Predicate<WebDriver> isAlertPresent = (d) -> {
d.switchTo().alert();
return true;
};
//click - alert appears after 3 seconds
alertButton.click();
//wait for 5 seconds - ignore alert not present exception
await("Wait for alert").atMost(5, SECONDS)
.ignoreExceptions()
.until(() -> isAlertPresent.test(driver));
driver.switchTo().alert().accept();
At Least Check:
Lets say we have a requirement to show the alert only after 2 seconds – It should not appear before that. Awaitility can verify that too!
//alert should not appear within 2 seconds - max 5 seconds - ignore alert not present exception
await("Wait for alert").atLeast(2, SECONDS)
.and()
.atMost(5, SECONDS)
.ignoreExceptions()
.until(() -> isAlertPresent.test(driver));
Periodic Check:
Lets assume that – a button click triggers a Welcome EMail which you need to validate as part of your automated test.
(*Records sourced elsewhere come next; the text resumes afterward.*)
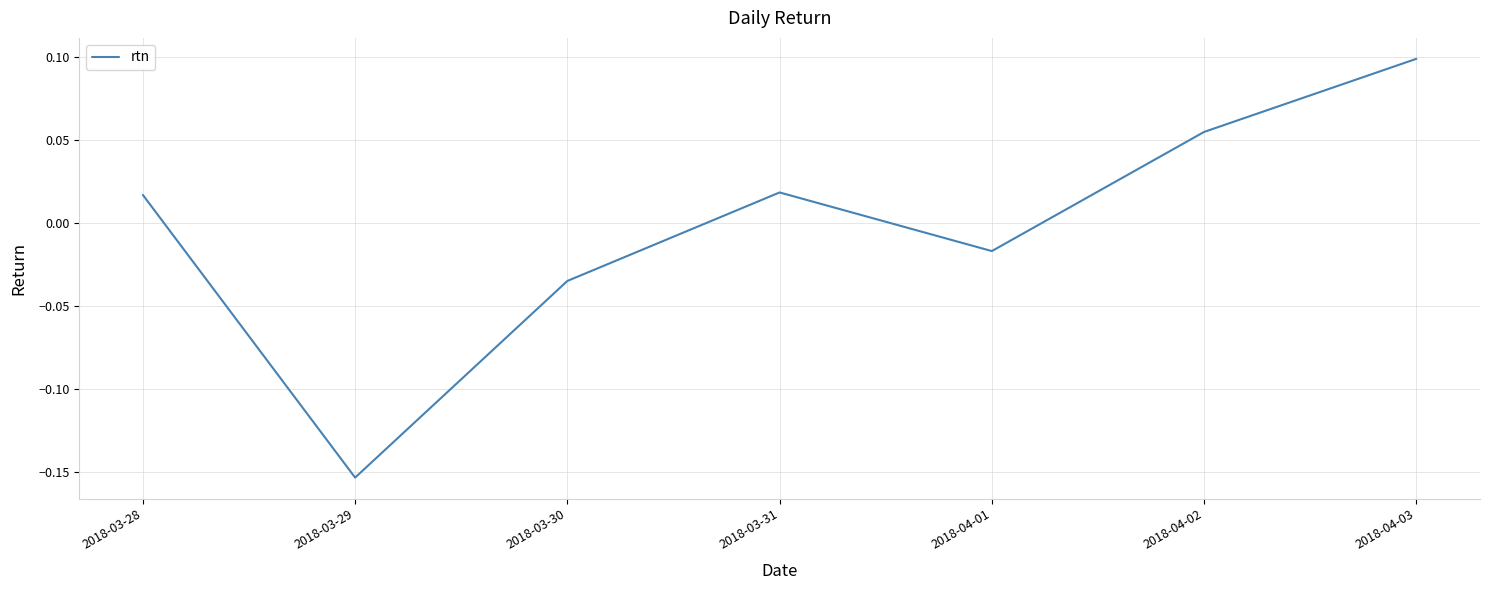

What is the difference between the maximum and minimum values?

0.3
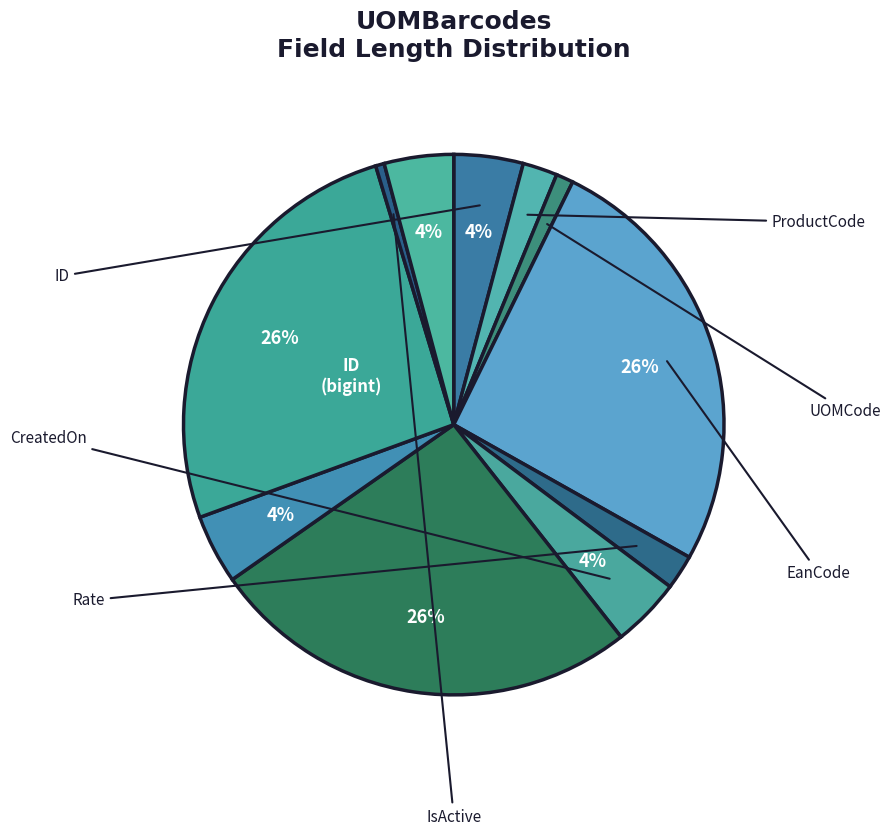

Does any single category account for the majority?

No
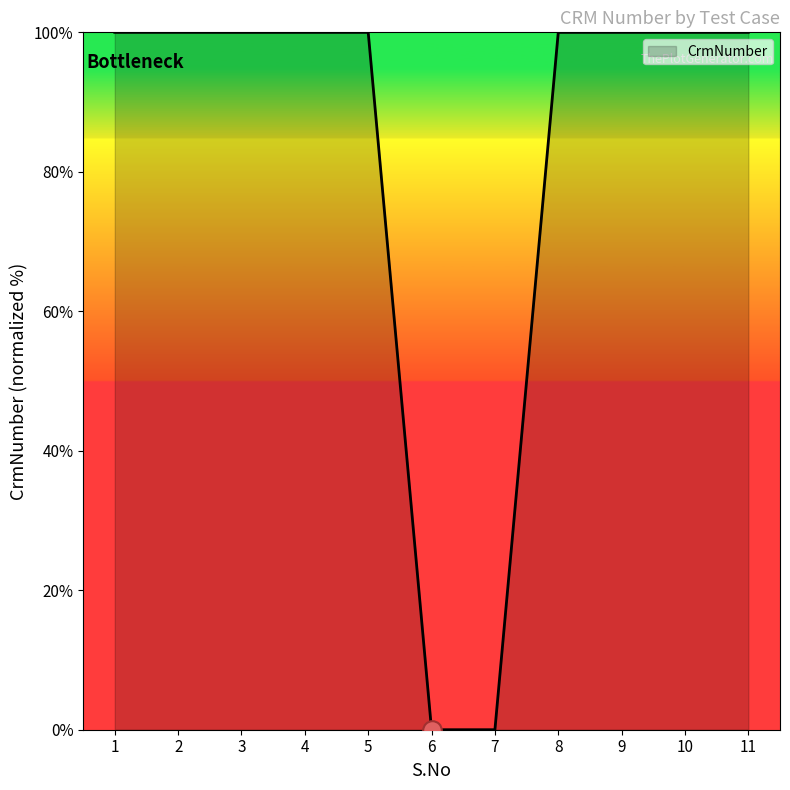

What is the maximum value shown in the chart?

100.0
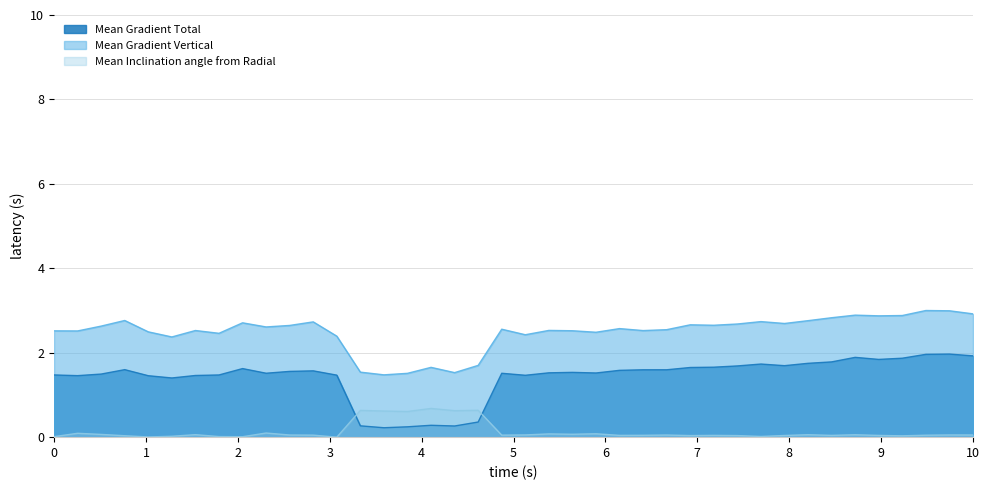

At which category does Mean Gradient Vertical reach its first local valley?

2011/09/23 09:34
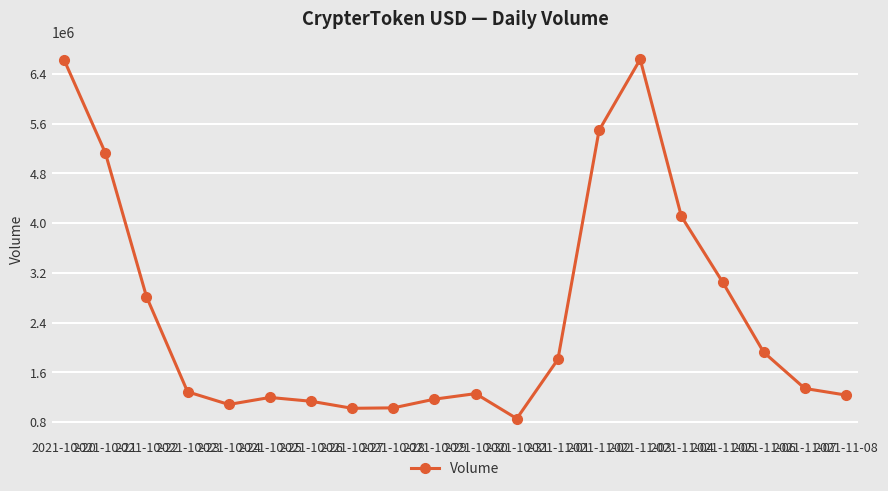

What is the value of the 5th point from the left?

1080787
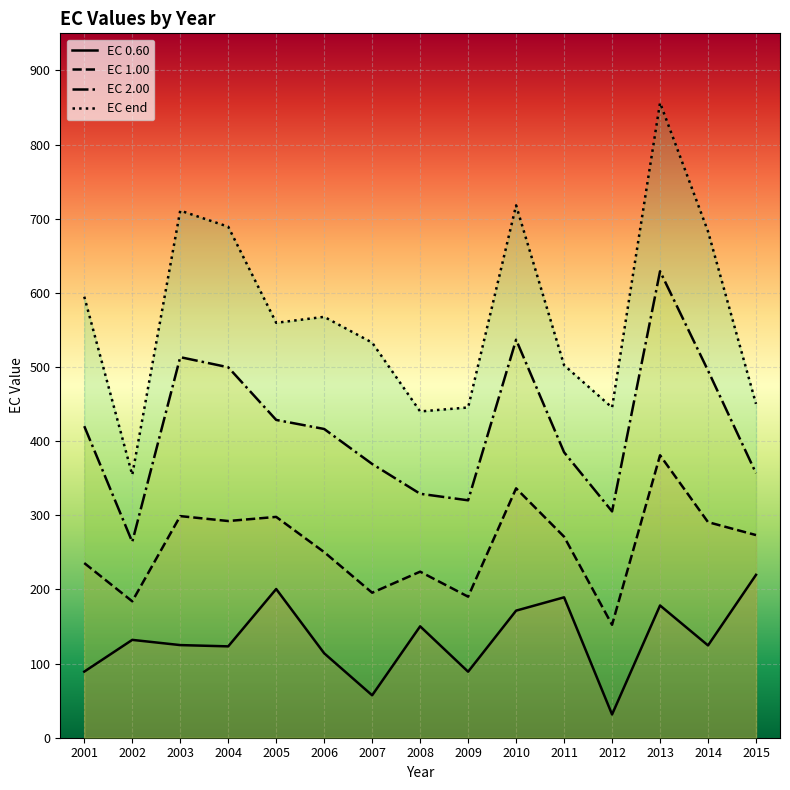

What are all the series names shown in the legend?

EC 0.60, EC 1.00, EC 2.00, EC end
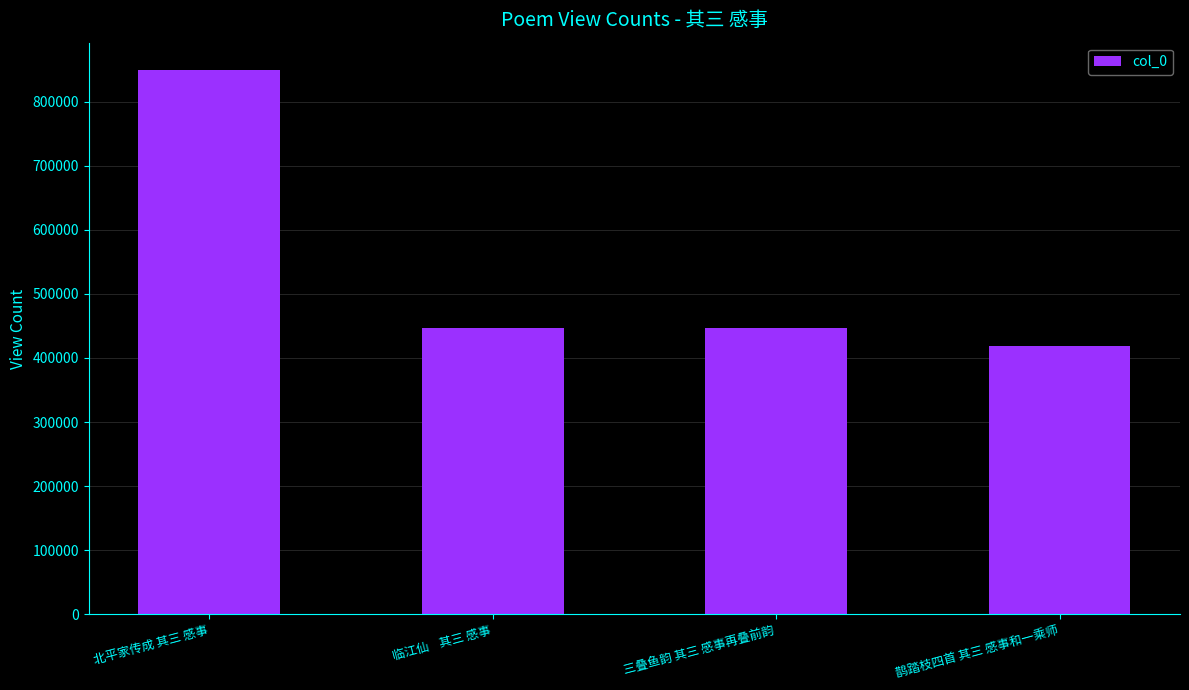

How many bars are there in total?

4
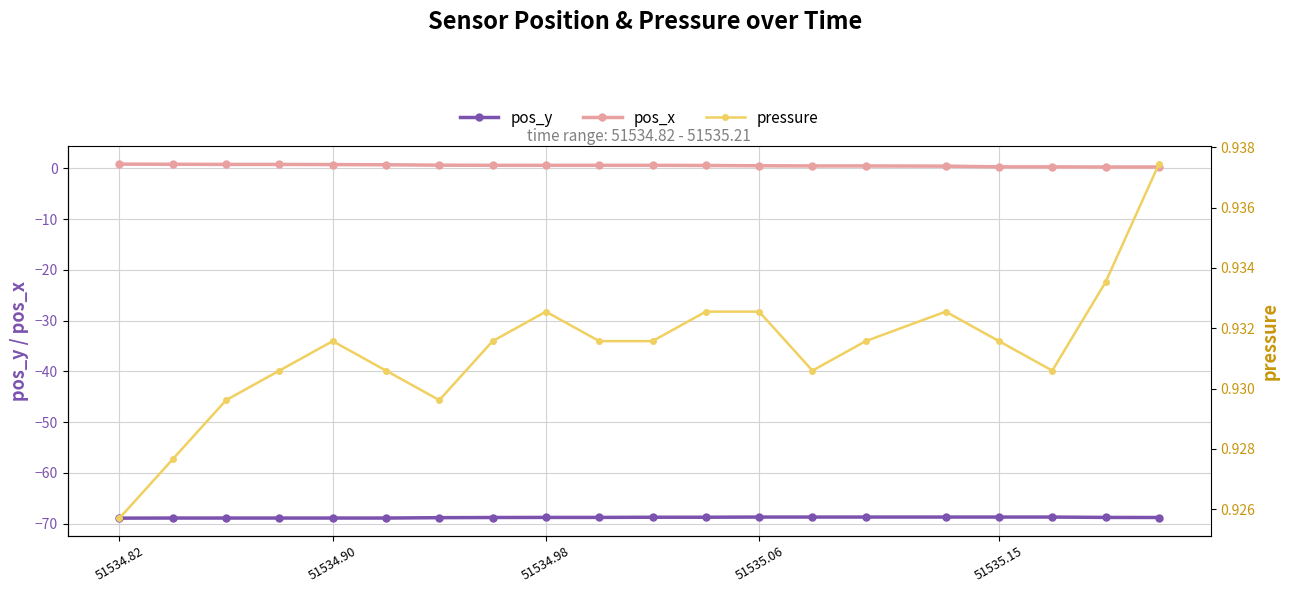

Which category has the lowest value across all series?

51534.82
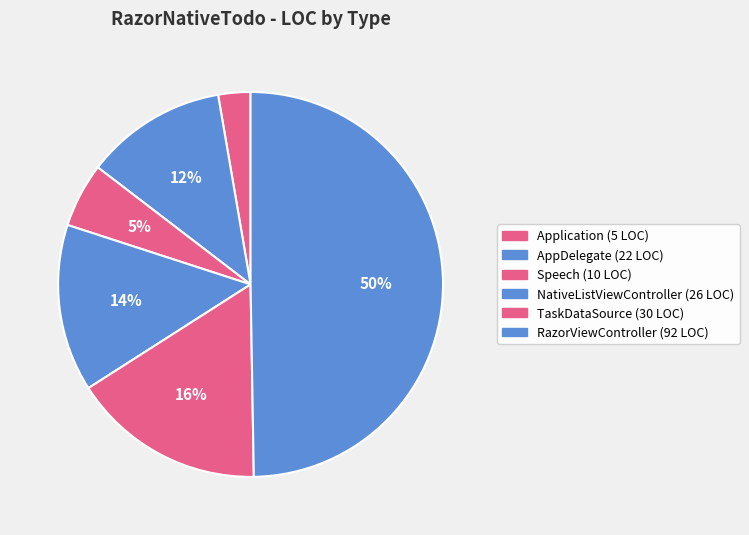

True or false: AppDelegate accounts for 12% of the total.

True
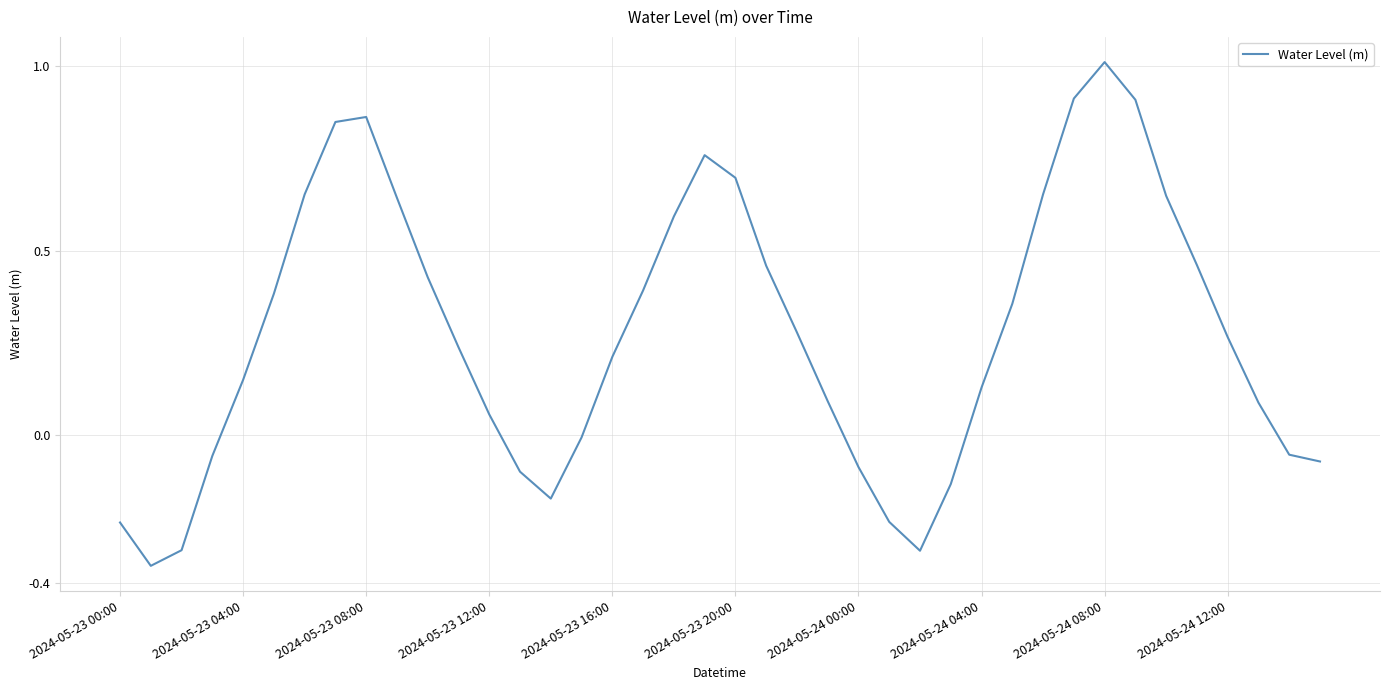

What is the difference between the maximum and minimum values?

1.4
As you know, It might take sometime to receive an email – we need to check for an email at regular intervals until the given timeout period.
await().atMost(2, MINUTES) // max wait
.pollDelay(5, SECONDS) // do not check immediately - wait for 5 seconds for the first time
.pollInterval(10, SECONDS) // check every 10 seconds
.until(() -> { // until email is received
return EMailUtil.hasEmailReceived("Welcome Email");
});
Downloading File:
Sometimes, you click on a link to download a file. Once the download starts, then you can not control via selenium API. You might need to check if the download is complete.
Path filePath = Paths.get(".", "filename");
await().atMost(1, MINUTES)
.ignoreExceptions()
.until(() -> filePath.toFile().exists());
Summary:
Awaitility is a cool library with a lot of features. This was a quick tutorial. I might not be able to cover all the possible combinations in this. But hopefully you got the idea! I would suggest you to read more on this wiki. You could also combine this lib with ExpectedConditions API to write a better readable code.
All the best for you to have a robust test suite with Awaitility!